Andrew Balding comes from a family steeped in horseracing. His father Ian had trained the legendary Mill Reef. His uncle Toby Balding was one of the very few to have trained winners of the Grand National, Cheltenham Gold Cup and Champion Hurdle.
Another uncle, William Huntingdon, was a successful Flat trainer. His mother, meanwhile, is a breeding expert, his sister Clare a television and radio presenter. And then there was his great-grandfather, Aubrey Hastings, who trained four Grand National winners – one of which he rode himself.

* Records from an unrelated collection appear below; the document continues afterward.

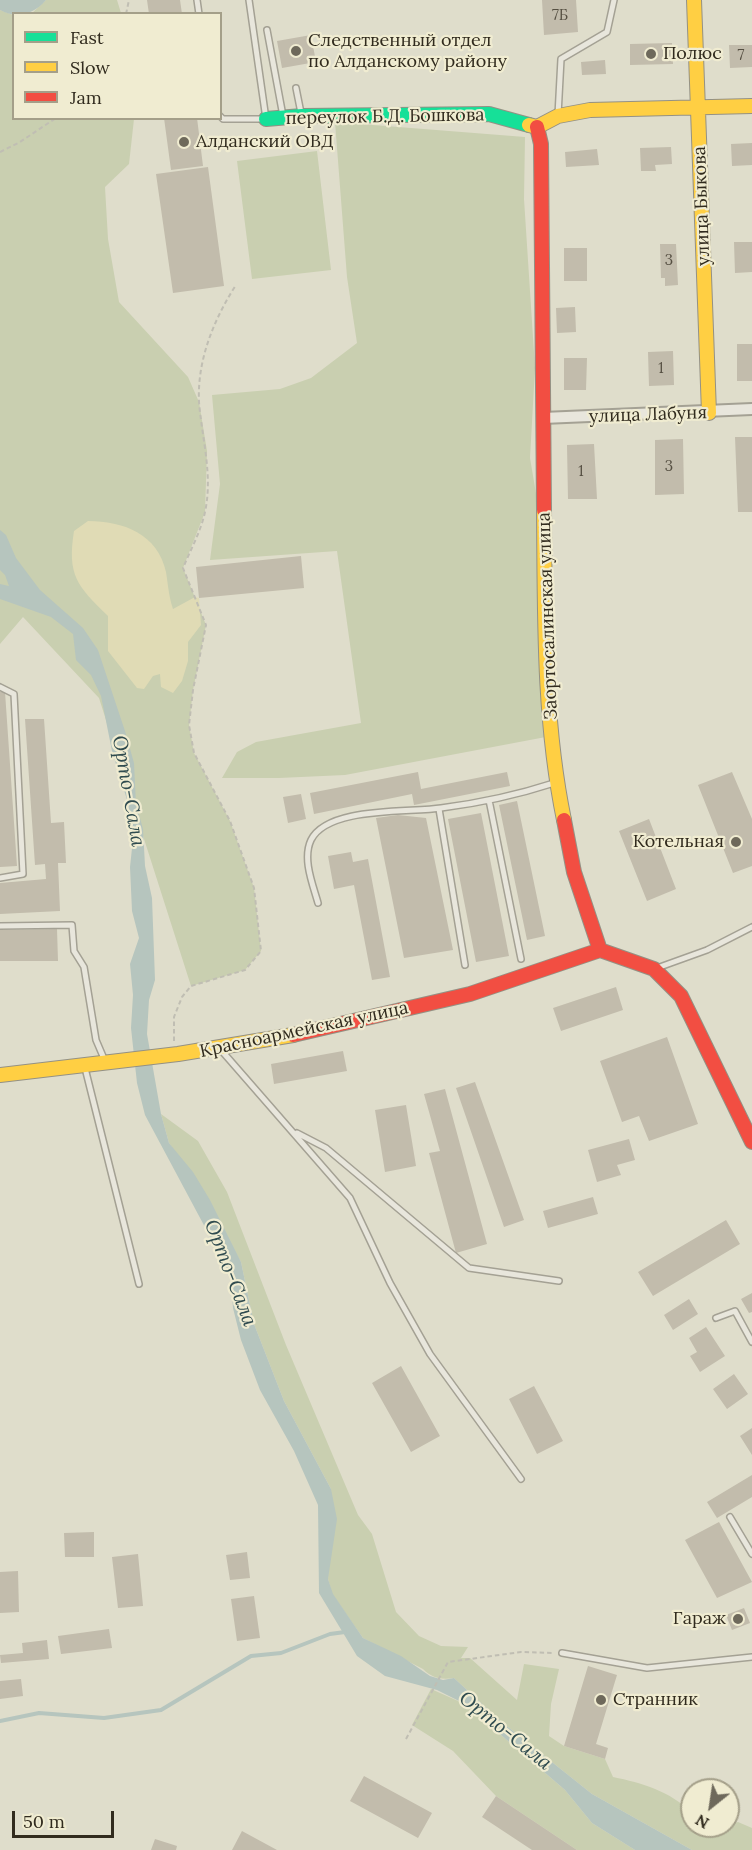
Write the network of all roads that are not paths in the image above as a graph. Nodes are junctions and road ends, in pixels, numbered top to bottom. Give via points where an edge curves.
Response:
1 (249, 0) edge
2 (614, 0) edge
3 (694, 0) edge
4 (267, 30) dead end
5 (296, 88) dead end
6 (752, 106) edge
7 (699, 107) junction
8 (302, 116) junction
9 (558, 116) junction
10 (222, 118) edge
11 (283, 118) junction
12 (266, 119) junction
13 (537, 127) junction
14 (752, 410) edge
15 (709, 413) junction
16 (543, 418) junction
17 (0, 687) edge
18 (556, 782) junction
19 (489, 800) junction
20 (439, 809) junction
21 (0, 878) edge
22 (318, 903) dead end
23 (0, 926) edge
24 (752, 927) edge
25 (600, 950) junction
26 (521, 959) dead end
27 (465, 965) dead end
28 (654, 969) junction
29 (219, 1048) junction
30 (107, 1065) junction
31 (85, 1067) junction
32 (0, 1076) edge
33 (292, 1131) junction
34 (752, 1142) edge
35 (560, 1281) dead end
36 (139, 1284) dead end
37 (716, 1318) dead end
38 (752, 1342) edge
39 (521, 1479) dead end
40 (730, 1517) dead end
41 (752, 1554) edge
42 (562, 1653) road end
43 (752, 1658) edge

1 - 12 lane
2 - 9 lane via 607,32 561,59
3 - 7 street, улица Быкова
4 - 11 lane
5 - 8 lane
6 - 7 street
7 - 9 street via 590,110
7 - 15 street, улица Быкова
8 - 11 street, переулок Б.Д. Бошкова
8 - 13 street, переулок Б.Д. Бошкова via 489,114
9 - 13 street
10 - 12 lane
11 - 12 street, переулок Б.Д. Бошкова
13 - 16 street, Заортосалинская улица via 541,144
14 - 15 street, улица Лабуня
15 - 16 street, улица Лабуня
16 - 18 street, Заортосалинская улица via 546,673
17 - 21 lane via 14,694 24,874
18 - 19 lane
18 - 25 street, Заортосалинская улица via 574,872
19 - 20 lane
19 - 26 lane
20 - 22 lane via 374,811 327,825 311,839 307,858
20 - 27 lane
23 - 30 lane via 72,925 74,951 84,967 96,1040
24 - 28 lane via 707,950
25 - 28 street
25 - 29 street, Красноармейская улица via 470,994
28 - 34 street via 681,996
29 - 30 street, Красноармейская улица
29 - 33 lane
30 - 31 street, Красноармейская улица
31 - 32 street, Красноармейская улица
31 - 36 lane
33 - 35 lane via 326,1148 469,1268
33 - 39 lane via 350,1198 429,1354
37 - 38 lane via 735,1311
40 - 41 lane
42 - 43 lane via 646,1668

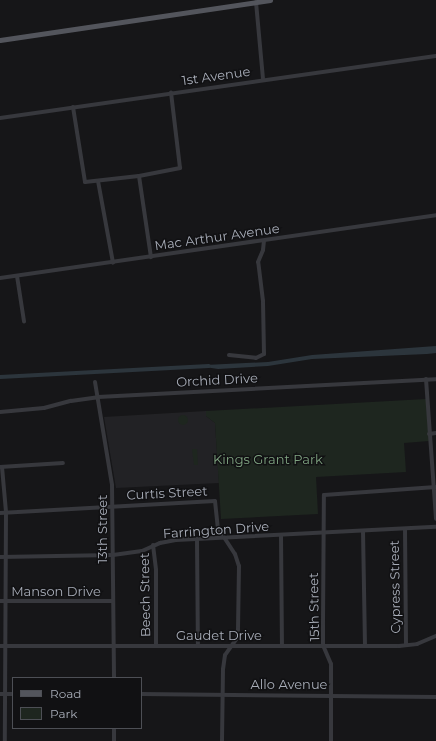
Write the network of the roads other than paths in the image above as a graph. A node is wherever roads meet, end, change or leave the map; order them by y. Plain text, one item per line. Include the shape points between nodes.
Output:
1 (270, 0) edge
2 (256, 2) junction
3 (0, 40) edge
4 (436, 56) edge
5 (263, 80) junction
6 (171, 93) junction
7 (73, 107) junction
8 (0, 118) edge
9 (139, 176) junction
10 (98, 181) junction
11 (436, 216) edge
12 (264, 241) junction
13 (151, 257) junction
14 (113, 262) junction
15 (17, 276) junction
16 (0, 278) edge
17 (24, 321) dead end
18 (229, 355) dead end
19 (426, 379) junction
20 (436, 379) edge
21 (95, 382) dead end
22 (98, 398) junction
23 (0, 412) edge
24 (436, 433) edge
25 (429, 434) junction
26 (63, 463) dead end
27 (1, 467) edge
28 (434, 487) edge
29 (113, 506) junction
30 (6, 512) junction
31 (0, 513) edge
32 (436, 519) edge
33 (436, 527) edge
34 (405, 529) junction
35 (363, 531) junction
36 (323, 533) junction
37 (281, 535) junction
38 (197, 540) junction
39 (223, 540) junction
40 (153, 545) junction
41 (113, 555) junction
42 (0, 557) edge
43 (6, 557) junction
44 (0, 601) edge
45 (6, 601) junction
46 (113, 601) junction
47 (436, 636) edge
48 (113, 645) junction
49 (156, 645) junction
50 (198, 645) junction
51 (282, 645) junction
52 (324, 645) junction
53 (365, 645) junction
54 (406, 645) junction
55 (0, 646) edge
56 (6, 646) junction
57 (231, 646) junction
58 (114, 677) edge
59 (0, 694) edge
60 (6, 694) junction
61 (12, 694) edge
62 (142, 694) edge
63 (223, 694) junction
64 (331, 694) junction
65 (436, 697) edge
66 (114, 729) edge
67 (6, 741) edge
68 (114, 741) edge
69 (222, 741) edge
70 (331, 741) edge

1 - 2 main road
2 - 3 main road
2 - 5 street
4 - 5 street, 1st Avenue
5 - 6 street, 1st Avenue
6 - 7 street, 1st Avenue
6 - 9 street via 180,168
7 - 8 street, 1st Avenue
7 - 10 street via 86,182
9 - 10 street
9 - 13 street
10 - 14 street
11 - 12 street, Mac Arthur Avenue
12 - 13 street, Mac Arthur Avenue
12 - 18 street via 264,250 258,262 265,350 261,357 256,358
13 - 14 street, Mac Arthur Avenue
14 - 15 street, Mac Arthur Avenue
15 - 16 street, Mac Arthur Avenue
15 - 17 street
19 - 20 street, Orchid Drive
19 - 22 street, Orchid Drive
19 - 25 street
21 - 22 street, 13th Street
22 - 23 street, Orchid Drive via 71,400 44,408
22 - 29 street, 13th Street
24 - 25 street
25 - 28 street
26 - 27 street
27 - 30 street
28 - 32 street
28 - 36 street, 15th Street via 324,495
29 - 30 street, Curtis Street
29 - 39 street, Curtis Street via 215,501 218,528
29 - 41 street, 13th Street
30 - 31 street, Curtis Street
30 - 43 street
33 - 34 street, Farrington Drive
34 - 35 street, Farrington Drive
34 - 54 street, Cypress Street
35 - 36 street, Farrington Drive
35 - 53 street
36 - 37 street, Farrington Drive
36 - 52 street, 15th Street
37 - 39 street, Farrington Drive
37 - 51 street
38 - 39 street, Farrington Drive
38 - 40 street, Farrington Drive
38 - 50 street
39 - 57 street via 235,554 239,566 238,629
40 - 41 street, Farrington Drive via 142,551
40 - 49 street, Beech Street via 156,570
41 - 43 street, Farrington Drive
41 - 46 street, 13th Street
42 - 43 street, Farrington Drive
43 - 45 street
44 - 45 street, Manson Drive
45 - 46 street, Manson Drive
45 - 56 street
46 - 48 street, 13th Street
47 - 54 street, Gaudet Drive via 417,644
48 - 49 street, Gaudet Drive
48 - 56 street, Gaudet Drive
48 - 58 street, 13th Street
49 - 50 street, Gaudet Drive
50 - 57 street, Gaudet Drive
51 - 52 street, Gaudet Drive
51 - 57 street, Gaudet Drive
52 - 53 street, Gaudet Drive
52 - 64 street, 15th Street via 331,664
53 - 54 street, Gaudet Drive
55 - 56 street, Gaudet Drive
56 - 60 street
57 - 63 street via 223,669
59 - 60 street
60 - 61 street
60 - 67 street
62 - 63 street, Allo Avenue
63 - 64 street, Allo Avenue
63 - 69 street
64 - 65 street, Allo Avenue
64 - 70 street, 15th Street
66 - 68 street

Balding spent some of his early years learning the ropes with his uncle Toby – he also acted as amateur jockey for him, winning 20 races. He later became his father’s assistant, running half the famous Kingsclere yard, before taking over on his own in 2003 following his father’s retirement.
He enjoyed a dream start, landing the Oaks with Casual Look in his first season. His other major success came courtesy of Phoenix Reach, who won five of 16 starts, including three Group 1 races in Canada, Hong Kong and Dubai, and almost £2 million in prize money. He added another Group 1 in 2013 when Side Glance won the Mackinnon Stakes in Australia.
A Southampton fan, he reveres Mick Channon for his football prowess as well as his later exploits as – what else? – a racehorse trainer.
Balding had suffered a number of near misses since the Champions Series was initiated in 2011 and finally hit the jackpot in the 2017 Qatar Sussex Stakes through Here Comes When, ridden by Jim Crowley.
The following month he struck again, with Montaly winning the Lonsdale Cup at York.